Il a consulté à cet effet Me [J], notaire à [Localité 6], qui lui a adressé le 1er décembre 2008 une consultation écrite traitant des divers aspects d'une cession par M. [C] de son entreprise, et notamment en matière de fiscalité sur les plus-values.
Répondant aux interrogations de son client, Me [J] lui a conseillé de céder son entreprise en trois temps, en 2009, en 2011, le reliquat de parts (34%) en 2013.
Cette consultation n'a pas été suivie d'effet.
Au cours de l'année 2010, M. [C] a cédé l'ensemble de ses parts sociales.
Ainsi par deux actes sous seings privés du 30 septembre 2010, rédigés par Me [Z], avocat, M. [C] a cédé respectivement à la SARL Olivier Vallée et la SARL AB3C Investissements l'ensemble de ses parts sociales.
Me [J], notaire, a assisté M. [C] au cours de cette opération.
Dans ce cadre et au sein d'une note qu'il adressait à Me [Z] le 23 septembre 2010, Me [J] lui demandait, pour le compte de son client, d'apporter diverses modifications aux projets d'acte.

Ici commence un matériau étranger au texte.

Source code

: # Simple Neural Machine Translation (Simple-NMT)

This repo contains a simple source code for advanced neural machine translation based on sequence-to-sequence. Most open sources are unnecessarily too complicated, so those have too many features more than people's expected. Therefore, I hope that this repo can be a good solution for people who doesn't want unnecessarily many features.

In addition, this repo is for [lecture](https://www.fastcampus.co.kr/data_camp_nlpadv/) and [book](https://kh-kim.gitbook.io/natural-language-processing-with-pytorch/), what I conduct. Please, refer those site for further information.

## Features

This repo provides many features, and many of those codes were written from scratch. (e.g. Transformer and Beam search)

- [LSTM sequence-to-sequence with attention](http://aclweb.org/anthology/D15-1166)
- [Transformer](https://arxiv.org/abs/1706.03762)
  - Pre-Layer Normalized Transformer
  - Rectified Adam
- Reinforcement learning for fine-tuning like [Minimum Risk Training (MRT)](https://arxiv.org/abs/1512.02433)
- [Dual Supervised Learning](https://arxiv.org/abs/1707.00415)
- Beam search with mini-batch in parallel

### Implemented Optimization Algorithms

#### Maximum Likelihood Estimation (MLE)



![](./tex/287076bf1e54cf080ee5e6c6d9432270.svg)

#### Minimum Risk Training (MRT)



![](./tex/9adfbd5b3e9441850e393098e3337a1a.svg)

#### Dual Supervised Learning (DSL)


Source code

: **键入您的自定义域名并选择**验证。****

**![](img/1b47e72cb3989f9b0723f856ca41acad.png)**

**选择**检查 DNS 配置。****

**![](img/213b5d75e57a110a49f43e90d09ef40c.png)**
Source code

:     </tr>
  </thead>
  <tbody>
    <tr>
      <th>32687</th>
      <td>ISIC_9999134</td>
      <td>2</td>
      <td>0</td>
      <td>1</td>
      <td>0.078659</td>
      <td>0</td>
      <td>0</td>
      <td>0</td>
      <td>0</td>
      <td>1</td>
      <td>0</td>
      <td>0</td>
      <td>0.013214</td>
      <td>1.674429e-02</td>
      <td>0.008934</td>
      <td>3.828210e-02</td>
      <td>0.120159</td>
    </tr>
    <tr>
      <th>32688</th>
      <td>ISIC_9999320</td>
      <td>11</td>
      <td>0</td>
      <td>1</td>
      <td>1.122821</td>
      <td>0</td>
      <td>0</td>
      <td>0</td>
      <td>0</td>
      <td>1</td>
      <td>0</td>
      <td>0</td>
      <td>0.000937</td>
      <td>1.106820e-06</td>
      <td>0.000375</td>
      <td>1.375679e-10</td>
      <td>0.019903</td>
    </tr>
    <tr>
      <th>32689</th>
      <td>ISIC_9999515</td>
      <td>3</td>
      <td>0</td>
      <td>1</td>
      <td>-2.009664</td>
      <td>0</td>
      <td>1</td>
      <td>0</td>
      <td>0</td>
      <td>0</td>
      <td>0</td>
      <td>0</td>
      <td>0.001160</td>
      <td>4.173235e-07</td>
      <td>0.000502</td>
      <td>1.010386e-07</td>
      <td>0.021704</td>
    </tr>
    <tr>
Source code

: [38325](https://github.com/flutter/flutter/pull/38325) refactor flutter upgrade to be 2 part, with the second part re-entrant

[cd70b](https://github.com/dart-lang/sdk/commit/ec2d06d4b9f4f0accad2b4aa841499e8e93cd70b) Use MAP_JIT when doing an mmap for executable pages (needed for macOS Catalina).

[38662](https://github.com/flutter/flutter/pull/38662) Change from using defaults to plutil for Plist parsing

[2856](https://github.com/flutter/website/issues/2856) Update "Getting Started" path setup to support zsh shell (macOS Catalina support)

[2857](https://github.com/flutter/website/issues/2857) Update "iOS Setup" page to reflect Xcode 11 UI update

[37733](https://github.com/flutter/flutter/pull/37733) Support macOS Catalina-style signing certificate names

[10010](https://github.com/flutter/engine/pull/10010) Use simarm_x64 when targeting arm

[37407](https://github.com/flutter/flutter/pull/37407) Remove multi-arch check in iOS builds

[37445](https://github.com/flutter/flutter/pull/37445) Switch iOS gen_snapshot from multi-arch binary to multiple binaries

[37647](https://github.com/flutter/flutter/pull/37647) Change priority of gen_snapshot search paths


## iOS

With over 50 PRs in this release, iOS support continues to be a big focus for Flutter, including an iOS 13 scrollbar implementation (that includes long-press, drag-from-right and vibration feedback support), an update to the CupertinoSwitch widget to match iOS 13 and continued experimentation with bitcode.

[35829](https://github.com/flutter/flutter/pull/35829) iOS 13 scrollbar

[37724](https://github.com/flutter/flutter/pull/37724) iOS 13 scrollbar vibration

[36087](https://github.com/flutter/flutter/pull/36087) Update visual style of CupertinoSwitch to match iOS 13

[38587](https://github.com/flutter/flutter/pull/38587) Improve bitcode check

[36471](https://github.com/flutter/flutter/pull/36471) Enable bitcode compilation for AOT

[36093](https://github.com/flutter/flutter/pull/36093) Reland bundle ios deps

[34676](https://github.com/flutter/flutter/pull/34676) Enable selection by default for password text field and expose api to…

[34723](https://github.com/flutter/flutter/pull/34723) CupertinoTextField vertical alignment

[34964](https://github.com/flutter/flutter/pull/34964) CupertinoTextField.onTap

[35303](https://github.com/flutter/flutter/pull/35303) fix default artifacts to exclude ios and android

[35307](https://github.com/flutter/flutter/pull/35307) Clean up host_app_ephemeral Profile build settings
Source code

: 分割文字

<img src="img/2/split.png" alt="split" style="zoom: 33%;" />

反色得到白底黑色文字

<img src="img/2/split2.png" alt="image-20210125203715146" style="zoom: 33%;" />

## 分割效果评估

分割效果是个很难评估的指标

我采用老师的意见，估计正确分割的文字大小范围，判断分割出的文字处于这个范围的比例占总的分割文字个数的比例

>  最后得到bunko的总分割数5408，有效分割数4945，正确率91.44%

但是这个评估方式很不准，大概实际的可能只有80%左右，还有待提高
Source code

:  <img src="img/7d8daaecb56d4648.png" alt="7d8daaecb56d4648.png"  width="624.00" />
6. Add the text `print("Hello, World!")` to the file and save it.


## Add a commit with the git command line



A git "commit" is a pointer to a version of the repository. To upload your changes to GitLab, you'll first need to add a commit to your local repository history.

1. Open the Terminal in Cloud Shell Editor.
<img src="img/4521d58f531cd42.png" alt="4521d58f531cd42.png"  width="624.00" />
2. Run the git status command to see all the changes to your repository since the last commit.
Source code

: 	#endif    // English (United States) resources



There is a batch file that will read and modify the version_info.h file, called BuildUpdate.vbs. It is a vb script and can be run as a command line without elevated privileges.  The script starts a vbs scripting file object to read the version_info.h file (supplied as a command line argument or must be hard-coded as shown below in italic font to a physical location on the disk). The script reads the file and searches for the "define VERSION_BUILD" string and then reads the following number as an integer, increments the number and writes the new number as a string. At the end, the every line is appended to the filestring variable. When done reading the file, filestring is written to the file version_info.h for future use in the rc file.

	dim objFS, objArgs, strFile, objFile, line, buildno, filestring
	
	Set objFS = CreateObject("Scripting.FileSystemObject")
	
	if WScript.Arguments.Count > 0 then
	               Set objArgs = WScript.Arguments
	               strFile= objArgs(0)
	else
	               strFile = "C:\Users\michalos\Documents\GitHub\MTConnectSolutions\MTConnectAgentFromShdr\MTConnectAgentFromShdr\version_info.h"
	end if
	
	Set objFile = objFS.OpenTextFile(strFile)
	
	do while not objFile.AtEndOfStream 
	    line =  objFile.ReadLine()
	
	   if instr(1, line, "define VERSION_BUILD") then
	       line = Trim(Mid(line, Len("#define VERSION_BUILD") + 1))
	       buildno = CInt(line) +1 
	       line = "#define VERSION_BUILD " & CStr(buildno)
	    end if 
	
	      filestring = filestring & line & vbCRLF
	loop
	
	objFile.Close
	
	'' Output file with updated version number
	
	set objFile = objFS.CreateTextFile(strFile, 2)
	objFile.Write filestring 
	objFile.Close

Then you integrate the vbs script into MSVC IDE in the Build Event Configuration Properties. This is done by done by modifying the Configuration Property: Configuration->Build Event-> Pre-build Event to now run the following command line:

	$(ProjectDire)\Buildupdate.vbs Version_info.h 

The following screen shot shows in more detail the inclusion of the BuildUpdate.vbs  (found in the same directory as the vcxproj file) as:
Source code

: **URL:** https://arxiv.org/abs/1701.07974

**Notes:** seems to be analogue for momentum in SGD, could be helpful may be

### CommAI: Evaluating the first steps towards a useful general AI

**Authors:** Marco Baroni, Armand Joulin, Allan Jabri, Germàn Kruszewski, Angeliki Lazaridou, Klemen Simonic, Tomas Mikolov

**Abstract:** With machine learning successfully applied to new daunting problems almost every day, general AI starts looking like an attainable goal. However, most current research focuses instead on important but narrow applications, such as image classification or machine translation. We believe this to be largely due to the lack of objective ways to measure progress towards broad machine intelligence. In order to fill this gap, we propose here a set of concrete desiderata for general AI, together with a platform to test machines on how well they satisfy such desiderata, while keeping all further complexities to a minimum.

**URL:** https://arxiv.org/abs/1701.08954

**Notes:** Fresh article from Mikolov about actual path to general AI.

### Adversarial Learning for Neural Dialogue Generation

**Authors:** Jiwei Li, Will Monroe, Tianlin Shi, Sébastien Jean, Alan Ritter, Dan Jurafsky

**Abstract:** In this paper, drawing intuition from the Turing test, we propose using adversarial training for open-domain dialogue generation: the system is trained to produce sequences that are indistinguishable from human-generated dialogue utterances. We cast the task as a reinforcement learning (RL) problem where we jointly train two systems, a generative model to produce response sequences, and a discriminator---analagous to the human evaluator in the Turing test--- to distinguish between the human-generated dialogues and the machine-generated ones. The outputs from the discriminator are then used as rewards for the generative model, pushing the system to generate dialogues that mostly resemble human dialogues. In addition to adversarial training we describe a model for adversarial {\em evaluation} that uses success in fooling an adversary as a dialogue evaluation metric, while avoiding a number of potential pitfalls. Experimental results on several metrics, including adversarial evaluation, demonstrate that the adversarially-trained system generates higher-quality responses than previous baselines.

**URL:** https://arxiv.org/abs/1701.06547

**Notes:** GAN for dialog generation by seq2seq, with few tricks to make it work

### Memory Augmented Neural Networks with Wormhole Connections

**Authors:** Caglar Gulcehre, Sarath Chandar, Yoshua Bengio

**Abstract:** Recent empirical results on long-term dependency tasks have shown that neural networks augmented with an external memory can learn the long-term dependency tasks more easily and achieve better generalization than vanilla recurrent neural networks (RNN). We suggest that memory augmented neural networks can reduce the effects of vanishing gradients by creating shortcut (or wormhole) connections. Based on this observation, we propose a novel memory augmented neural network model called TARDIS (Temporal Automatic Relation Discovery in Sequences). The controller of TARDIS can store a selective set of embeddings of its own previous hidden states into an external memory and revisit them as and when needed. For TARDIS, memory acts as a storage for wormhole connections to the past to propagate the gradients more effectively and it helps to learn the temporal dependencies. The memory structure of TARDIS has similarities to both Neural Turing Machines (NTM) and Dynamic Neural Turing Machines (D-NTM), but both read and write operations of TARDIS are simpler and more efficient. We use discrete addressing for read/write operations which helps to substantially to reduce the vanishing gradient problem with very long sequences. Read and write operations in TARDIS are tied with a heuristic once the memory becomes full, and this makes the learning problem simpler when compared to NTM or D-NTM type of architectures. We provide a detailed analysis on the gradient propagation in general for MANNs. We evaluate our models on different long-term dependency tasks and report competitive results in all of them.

Il insistait notamment pour que soit rappelées aux contrats diverses dispositions extraites de l'article 150-0 D du Code général des impôts relatives au régime d'imposition des plus-values sur cession de valeurs mobilières.
Suite au rappel de ces dispositions fiscales, Me [J] demandait au rédacteur de porter la mention suivante : 'Le cédant déclare vouloir bénéficier des dispositions de cet article sous réserve du respect ultérieur des conditions attachées à l'exonération'.
Au titre des revenus perçus en 2010, M. [C] a bénéficié d'un avantage fiscal portant sur la taxation de la plus-value réalisée à l'occasion de la cession de ses titres sociaux.
Le 18 septembre 2012, M. [C] a demandé la liquidation de ses droits à la retraite pour mise en paiement avant le 30 septembre 2012.
Parallèlement et aux termes d'une loi du 9 novembre 2010, le législateur a réformé le régime des retraites en augmentant progressivement la durée d'activité, ce qui a eu pour effet de reporter au 1er janvier 2015 la date à laquelle M. [C] pouvait percevoir sa retraite.
M. [C] a, le 12 décembre 2013, fait l'objet d'une proposition de rectification de la part de l'administration fiscale qui lui a réclamé au titre de la plus-value réalisée sur cession de titres un complément d'impôt sur le revenu d'un montant de 83.830 euros, outre 10.070 euros d'intérêts de retard et 8.392 euros de majorations.
Toujours assisté de Me [J], M. [C] a vainement contesté cette rectification.
Dans ces conditions et par exploit du 23 mars 2013, M. [C] a fait assigner en réparation, M. [J] ainsi que la SELARL [J] et Associés devant le tribunal de grande instance d'Alençon lequel s'est déclaré incompétent au profit de la juridiction du Mans.
Suivant jugement du 18 décembre 2018, le tribunal de grande instance du Mans a :
- condamné Me [J] et la SELARL [J] et associés à payer à M. [C] à titre de dommages-intérêts la somme de 62.462 euros, avec intérêts de retard au taux légal à compter du jugement,
- ordonné l'exécution provisoire,
- condamné Me [J] et la SELARL [J] et associés aux dépens, dont distraction au profit de Me Moine avocat, ainsi qu'à verser une indemnité de 5.000 euros en vertu de l'article 700 du Code de procédure civile.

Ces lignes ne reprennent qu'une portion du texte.